MEDIA The MEDIA corpus is used for the French SLU benchmark. The corpus is made up of 12,908 utterances (41.5 h) for training, 1,259 utterances (3.5 h) for development and 3,005 utterances (11.3 h) for test.

Bonneau-Maynard, H. et al. (2006). Results of the french evalda-media evaluation campaign for literal understanding. In LREC.

3. Speech-to-text Translation

mTEDx We selected subsets having French as the source language in multilingual TEDx corpus.

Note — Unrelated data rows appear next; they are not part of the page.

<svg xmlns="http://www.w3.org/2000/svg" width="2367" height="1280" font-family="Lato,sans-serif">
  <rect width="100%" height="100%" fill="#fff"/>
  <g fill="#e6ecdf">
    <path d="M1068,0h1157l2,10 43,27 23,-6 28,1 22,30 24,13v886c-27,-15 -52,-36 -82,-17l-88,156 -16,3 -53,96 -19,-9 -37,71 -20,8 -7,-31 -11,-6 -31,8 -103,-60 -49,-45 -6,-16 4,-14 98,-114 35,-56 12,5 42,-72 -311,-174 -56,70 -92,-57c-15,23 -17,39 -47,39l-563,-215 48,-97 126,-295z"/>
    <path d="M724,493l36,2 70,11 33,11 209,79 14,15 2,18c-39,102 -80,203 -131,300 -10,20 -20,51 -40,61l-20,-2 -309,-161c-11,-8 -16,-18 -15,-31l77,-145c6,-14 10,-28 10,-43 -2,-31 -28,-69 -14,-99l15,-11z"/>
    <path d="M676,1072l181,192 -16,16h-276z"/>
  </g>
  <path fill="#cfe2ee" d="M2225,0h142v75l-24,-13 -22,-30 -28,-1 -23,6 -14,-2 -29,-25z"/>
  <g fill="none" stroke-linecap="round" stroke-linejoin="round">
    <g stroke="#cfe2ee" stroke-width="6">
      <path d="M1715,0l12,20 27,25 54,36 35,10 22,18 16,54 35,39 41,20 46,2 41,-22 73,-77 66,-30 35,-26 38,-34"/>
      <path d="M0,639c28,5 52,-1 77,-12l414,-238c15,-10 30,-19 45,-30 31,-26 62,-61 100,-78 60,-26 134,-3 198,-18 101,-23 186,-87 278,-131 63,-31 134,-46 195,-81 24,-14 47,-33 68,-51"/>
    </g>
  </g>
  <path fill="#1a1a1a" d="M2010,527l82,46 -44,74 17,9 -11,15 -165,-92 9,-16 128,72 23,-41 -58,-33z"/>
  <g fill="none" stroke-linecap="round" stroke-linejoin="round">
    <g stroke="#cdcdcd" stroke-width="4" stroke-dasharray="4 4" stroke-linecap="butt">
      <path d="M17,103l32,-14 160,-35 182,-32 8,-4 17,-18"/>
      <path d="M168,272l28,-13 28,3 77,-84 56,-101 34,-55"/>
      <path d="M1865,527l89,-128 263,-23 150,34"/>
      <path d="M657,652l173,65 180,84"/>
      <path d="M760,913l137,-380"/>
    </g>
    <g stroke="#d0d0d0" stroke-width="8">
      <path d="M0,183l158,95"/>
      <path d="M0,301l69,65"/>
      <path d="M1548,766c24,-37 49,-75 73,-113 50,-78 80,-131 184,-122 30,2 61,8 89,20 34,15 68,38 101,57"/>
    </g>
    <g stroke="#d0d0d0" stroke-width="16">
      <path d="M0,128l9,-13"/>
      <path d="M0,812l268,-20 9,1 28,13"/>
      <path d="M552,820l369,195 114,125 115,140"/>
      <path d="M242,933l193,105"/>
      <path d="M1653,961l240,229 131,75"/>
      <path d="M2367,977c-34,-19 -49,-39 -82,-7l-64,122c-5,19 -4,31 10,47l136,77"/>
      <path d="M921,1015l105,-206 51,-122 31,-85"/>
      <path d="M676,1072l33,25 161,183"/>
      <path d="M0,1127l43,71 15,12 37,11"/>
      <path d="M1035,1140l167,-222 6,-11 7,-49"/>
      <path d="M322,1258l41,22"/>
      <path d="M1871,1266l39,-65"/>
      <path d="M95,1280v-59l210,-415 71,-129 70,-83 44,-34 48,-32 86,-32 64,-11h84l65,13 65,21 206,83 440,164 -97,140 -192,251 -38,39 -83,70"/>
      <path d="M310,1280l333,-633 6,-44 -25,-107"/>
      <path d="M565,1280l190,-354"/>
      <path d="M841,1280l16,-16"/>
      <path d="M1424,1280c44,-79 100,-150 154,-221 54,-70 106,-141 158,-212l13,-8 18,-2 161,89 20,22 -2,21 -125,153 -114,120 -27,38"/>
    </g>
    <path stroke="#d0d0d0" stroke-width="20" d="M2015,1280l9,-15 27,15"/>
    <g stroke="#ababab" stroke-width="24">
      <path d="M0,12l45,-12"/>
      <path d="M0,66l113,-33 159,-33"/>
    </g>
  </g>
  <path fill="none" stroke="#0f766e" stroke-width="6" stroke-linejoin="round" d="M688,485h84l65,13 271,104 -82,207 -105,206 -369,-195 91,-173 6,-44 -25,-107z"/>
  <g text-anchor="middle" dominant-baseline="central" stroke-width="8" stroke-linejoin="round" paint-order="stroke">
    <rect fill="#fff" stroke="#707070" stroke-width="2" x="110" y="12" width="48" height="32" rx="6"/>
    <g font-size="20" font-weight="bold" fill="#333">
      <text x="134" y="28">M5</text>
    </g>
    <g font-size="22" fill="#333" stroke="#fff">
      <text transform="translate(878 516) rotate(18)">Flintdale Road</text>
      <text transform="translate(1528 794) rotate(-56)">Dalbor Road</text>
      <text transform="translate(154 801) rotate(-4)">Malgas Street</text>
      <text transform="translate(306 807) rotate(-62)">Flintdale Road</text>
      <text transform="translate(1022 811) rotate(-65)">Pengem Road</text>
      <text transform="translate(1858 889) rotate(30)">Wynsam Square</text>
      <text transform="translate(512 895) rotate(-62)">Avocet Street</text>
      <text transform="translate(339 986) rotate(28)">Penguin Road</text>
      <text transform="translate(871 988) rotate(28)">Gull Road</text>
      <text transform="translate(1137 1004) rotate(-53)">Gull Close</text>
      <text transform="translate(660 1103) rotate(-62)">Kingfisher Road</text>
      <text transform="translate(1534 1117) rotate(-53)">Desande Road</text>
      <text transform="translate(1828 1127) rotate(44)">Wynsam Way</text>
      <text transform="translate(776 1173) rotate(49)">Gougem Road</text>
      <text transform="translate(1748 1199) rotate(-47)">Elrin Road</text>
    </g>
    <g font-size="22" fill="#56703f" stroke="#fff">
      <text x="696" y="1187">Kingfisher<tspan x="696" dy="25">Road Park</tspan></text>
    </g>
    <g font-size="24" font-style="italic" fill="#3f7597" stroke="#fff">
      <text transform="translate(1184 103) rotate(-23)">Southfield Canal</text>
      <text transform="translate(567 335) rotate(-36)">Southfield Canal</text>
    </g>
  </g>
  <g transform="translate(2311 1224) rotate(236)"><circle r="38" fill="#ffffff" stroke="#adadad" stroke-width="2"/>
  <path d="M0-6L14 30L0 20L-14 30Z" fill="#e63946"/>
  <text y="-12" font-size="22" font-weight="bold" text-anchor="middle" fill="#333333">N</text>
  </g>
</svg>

Our benchmark covers translation directions from French to three target languages: English (en), Portugese (pt), and Spanish (es), with following training sizes: 50 h (TEDx/en), 38 h (TEDx/es), 25 h (TEDx/pt).

Salesky, E. et al. (2021). The multilingual TEDx corpus for speech recognition and translation.

4. Automatic Emotion Recognition

RECOLA & AlloSat We used the RECOLA dataset, which contains 3.8 h of noise-free recordings of spontaneous interactions beetween French-speaking subjects solving a collaborative task in remote condition-training, development and test partitions include each one third of the data. AlloSat is a more recent corpus containing 37 h of real-life call center conversations in French-training: 25.6 h, development: 5.8 h, and test: 6.0 h. Both datasets are annotated by several annotators using time-continuous dimensions which are averaged to define an emotion gold-standard: arousal (from passive to active) and valence (from negative to positive) for RECOLA, and a dimensional axis ranging from frustration to satisfaction for AlloSat.

Ringeval, F. et al. (2013). Introducing the RECOLA Multimodal Corpus of Remote Collabora- tive and Affective Interactions. In EmoSPACE, FG.

Macary, M. et al. (2020). AlloSat: A new call center French corpus for satisfaction and frustration analysis. In LREC.